> [Texto original]:
* * * * *
ENTRE IDAS E VINDAS

Cartaz do filme ENTRE IDAS E VINDAS

Opinião

Na entrevista coletiva depois da sessão para a imprensa, a sempre divertida Ingrid Guimarães diz que está disposta a fazer outro tipo de cinema. Cinema de autor, aquele que não atrai o grande público, aquele que não é óbvio, que pode sim fazer rir, mas que também faz chorar. Que fala dos sentimentos, das relações. E, claro, como ela é um chamariz natural de bilheteria, quer usar sua imagem para esse nobre projeto: chamar as pessoas para assistir filmes “fora da caixa”. Disse tudo, a Ingrid. O cinema nacional tem um potencial incrível – chamo sempre a atenção para isso aqui no blog. Muito filme bom, que pouca gente viu.

O cinema de autor tem essa pegada mais pessoal, não se preocupa em ser lugar comum. Sai da zona de conforto. Nem acho que esse seja o caso de Entre Idas e Vindas essencialmente. É, mas só em parte. É diferenciado à medida que o diretor e roteirista Belmonte, também de O Gorila, Alemão, Se Nada Mais Der Certo, não se esconde atrás de personagens estereotipados, diálogos apelativos e roteiros repletos de déjà vus. À medida que faz um recorte da vida de pessoas comuns, com fraquezas e fortalezas, encontros e desencontros. Mas também não é, porque é palatável, tem apelo comercial sim, é acessível, engraçado e gostoso de assistir. Portanto, vale seu ingresso.

Finalmente, o filme em si: um road movie, em que quatro amigas partem em um motorhome pelo litoral paulista, encontram no caminho um sujeito com o filho (Fabio Assunção e seu filho João), que estão encrencados, sem carro e precisam de carona. Sobem no trailer e seguem todos viagem – carregando com eles suas histórias e trocando experiências. O quarteto é bem divertido e o romance vai te pegar de jeito. São relações de gente como a gente – homem que chora e não tem medo de se mostrar fragilizado; mulher que se supera e tira a máscara da dor para viver o que a vida lhe oferece de bom; amizade que se fortalece nos erros. Sem que para isso seja preciso fazer um filme duro e árduo de assistir. Pelo contrário. Entre Idas e Vindas é uma delícia.
* * * * *
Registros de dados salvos
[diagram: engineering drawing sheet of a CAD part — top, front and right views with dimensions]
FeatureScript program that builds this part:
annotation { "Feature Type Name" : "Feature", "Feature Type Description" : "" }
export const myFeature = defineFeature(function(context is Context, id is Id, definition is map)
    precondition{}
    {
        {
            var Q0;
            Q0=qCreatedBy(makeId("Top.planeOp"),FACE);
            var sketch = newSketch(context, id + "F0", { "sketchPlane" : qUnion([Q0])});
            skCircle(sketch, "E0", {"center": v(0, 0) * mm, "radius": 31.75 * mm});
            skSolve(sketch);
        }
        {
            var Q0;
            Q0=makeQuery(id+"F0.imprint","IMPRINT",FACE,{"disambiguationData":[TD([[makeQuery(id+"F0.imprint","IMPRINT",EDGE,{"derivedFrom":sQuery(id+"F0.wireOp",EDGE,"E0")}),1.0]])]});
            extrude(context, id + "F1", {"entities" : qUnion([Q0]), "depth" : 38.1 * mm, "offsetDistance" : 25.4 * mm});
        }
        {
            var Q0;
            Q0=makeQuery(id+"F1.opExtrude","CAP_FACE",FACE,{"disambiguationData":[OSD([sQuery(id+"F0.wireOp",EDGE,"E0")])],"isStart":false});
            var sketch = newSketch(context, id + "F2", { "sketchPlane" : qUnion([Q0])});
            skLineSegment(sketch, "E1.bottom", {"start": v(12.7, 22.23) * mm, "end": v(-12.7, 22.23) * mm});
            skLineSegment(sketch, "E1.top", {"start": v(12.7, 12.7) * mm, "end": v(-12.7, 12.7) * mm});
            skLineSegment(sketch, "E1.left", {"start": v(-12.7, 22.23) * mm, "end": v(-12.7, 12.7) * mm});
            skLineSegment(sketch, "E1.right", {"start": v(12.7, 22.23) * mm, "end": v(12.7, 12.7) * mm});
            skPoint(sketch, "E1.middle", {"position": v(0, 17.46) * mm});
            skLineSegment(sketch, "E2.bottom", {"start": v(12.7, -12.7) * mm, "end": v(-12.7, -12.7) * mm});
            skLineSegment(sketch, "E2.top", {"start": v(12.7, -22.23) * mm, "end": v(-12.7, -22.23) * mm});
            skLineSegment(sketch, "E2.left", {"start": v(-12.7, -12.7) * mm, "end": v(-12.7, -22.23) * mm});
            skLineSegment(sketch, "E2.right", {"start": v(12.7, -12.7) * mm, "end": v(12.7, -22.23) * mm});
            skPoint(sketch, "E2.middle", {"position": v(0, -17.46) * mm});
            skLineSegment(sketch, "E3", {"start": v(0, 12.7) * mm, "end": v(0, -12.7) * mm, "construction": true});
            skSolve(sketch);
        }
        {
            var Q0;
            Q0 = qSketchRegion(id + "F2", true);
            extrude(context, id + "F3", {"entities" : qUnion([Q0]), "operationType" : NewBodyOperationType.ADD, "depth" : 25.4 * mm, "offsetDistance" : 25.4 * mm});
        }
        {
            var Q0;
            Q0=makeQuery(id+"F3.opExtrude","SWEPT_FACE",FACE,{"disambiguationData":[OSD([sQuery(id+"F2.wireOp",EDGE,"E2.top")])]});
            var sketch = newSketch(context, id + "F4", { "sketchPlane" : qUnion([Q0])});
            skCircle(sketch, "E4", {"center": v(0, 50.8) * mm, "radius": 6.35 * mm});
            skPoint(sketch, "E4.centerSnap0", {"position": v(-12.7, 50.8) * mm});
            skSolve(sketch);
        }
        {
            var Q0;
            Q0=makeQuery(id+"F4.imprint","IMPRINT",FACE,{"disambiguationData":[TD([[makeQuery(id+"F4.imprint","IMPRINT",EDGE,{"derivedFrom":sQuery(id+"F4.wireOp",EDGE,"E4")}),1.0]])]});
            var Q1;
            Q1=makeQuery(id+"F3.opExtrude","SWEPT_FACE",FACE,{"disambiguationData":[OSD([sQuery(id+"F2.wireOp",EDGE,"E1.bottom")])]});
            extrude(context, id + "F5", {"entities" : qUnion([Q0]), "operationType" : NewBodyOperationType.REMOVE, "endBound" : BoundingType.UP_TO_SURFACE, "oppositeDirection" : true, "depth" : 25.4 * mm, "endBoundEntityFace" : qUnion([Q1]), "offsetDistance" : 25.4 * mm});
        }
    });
* * * * *
> [Lista de tarefas]:
1 - Responda com base na resenha de Entre Idas e Vindas:
(a) Quem é o diretor e roteirista do filme?
(b) Por onde as quatro amigas viajam de motorhome?
(c) Que tipo de cinema Ingrid Guimarães diz estar disposta a fazer?
2 - Reproduza, sem mudar nada, o trecho da resenha de Entre Idas e Vindas que vai de "Cartaz do filme" até "pouca gente viu.".
Não é preciso usar os dados para nada aqui.

> [Respostas em ordem]:
1 -
(a) Belmonte.
(b) Pelo litoral paulista.
(c) Cinema de autor.

2 -
Cartaz do filme ENTRE IDAS E VINDAS

Opinião

Na entrevista coletiva depois da sessão para a imprensa, a sempre divertida Ingrid Guimarães diz que está disposta a fazer outro tipo de cinema. Cinema de autor, aquele que não atrai o grande público, aquele que não é óbvio, que pode sim fazer rir, mas que também faz chorar. Que fala dos sentimentos, das relações. E, claro, como ela é um chamariz natural de bilheteria, quer usar sua imagem para esse nobre projeto: chamar as pessoas para assistir filmes “fora da caixa”. Disse tudo, a Ingrid. O cinema nacional tem um potencial incrível – chamo sempre a atenção para isso aqui no blog. Muito filme bom, que pouca gente viu.